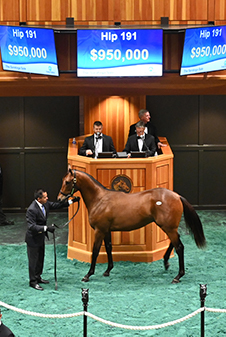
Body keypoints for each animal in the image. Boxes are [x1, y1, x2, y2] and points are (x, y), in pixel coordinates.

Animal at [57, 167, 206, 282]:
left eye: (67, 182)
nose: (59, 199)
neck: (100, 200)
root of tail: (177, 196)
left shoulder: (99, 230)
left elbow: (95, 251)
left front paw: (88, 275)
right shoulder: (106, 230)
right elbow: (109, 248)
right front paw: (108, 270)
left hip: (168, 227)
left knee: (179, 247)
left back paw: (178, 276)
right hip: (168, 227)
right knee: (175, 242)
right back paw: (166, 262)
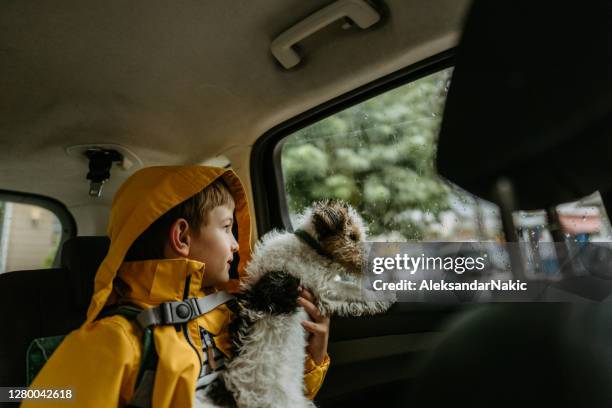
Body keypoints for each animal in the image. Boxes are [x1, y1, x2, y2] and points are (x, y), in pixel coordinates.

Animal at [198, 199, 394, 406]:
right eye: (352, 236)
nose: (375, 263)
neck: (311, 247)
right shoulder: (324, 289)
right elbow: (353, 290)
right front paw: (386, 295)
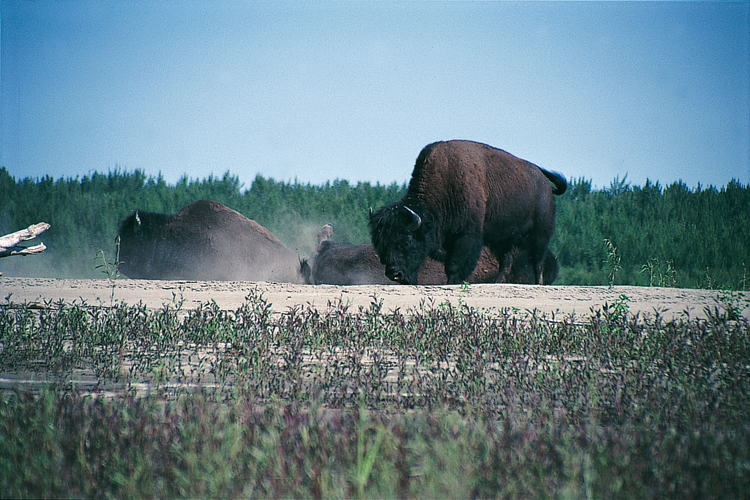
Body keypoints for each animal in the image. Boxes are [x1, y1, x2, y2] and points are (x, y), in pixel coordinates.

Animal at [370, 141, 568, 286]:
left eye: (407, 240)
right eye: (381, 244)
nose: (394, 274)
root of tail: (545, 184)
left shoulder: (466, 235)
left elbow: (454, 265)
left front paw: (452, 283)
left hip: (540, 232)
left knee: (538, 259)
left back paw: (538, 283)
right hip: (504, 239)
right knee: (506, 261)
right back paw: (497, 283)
---
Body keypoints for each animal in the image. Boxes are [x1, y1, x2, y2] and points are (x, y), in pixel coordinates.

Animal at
---
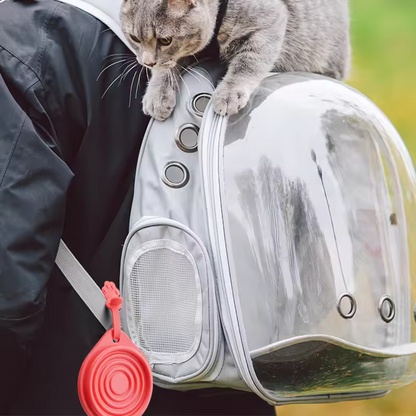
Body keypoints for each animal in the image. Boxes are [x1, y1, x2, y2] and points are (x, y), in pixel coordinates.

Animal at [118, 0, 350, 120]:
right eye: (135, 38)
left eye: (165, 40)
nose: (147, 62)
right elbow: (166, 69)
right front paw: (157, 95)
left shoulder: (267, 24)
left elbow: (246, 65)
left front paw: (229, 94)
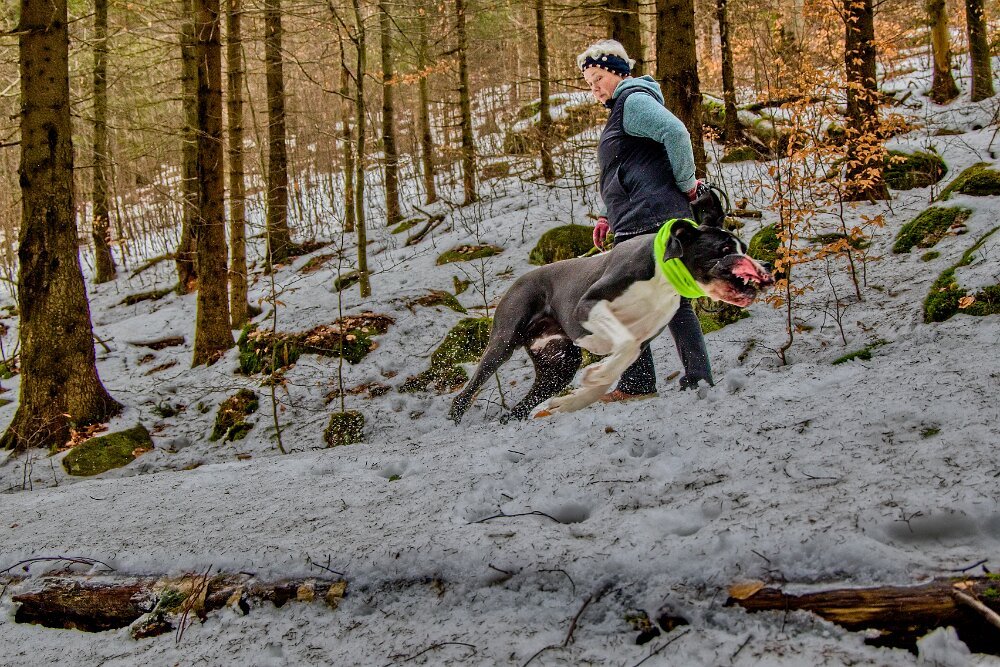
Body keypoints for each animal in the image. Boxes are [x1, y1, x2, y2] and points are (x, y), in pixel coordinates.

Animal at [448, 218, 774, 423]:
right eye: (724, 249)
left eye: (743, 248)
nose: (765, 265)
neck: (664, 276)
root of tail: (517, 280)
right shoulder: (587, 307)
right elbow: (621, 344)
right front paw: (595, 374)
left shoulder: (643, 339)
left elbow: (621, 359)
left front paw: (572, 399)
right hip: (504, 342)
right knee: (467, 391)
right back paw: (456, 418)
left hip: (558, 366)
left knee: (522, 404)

**Exercise description**
Each line above that carries the string "back" has to be returned.

**Exercise response**
left back paw: (178, 276)
right back paw: (166, 262)
left back paw: (538, 283)
right back paw: (497, 283)
right back paw: (456, 418)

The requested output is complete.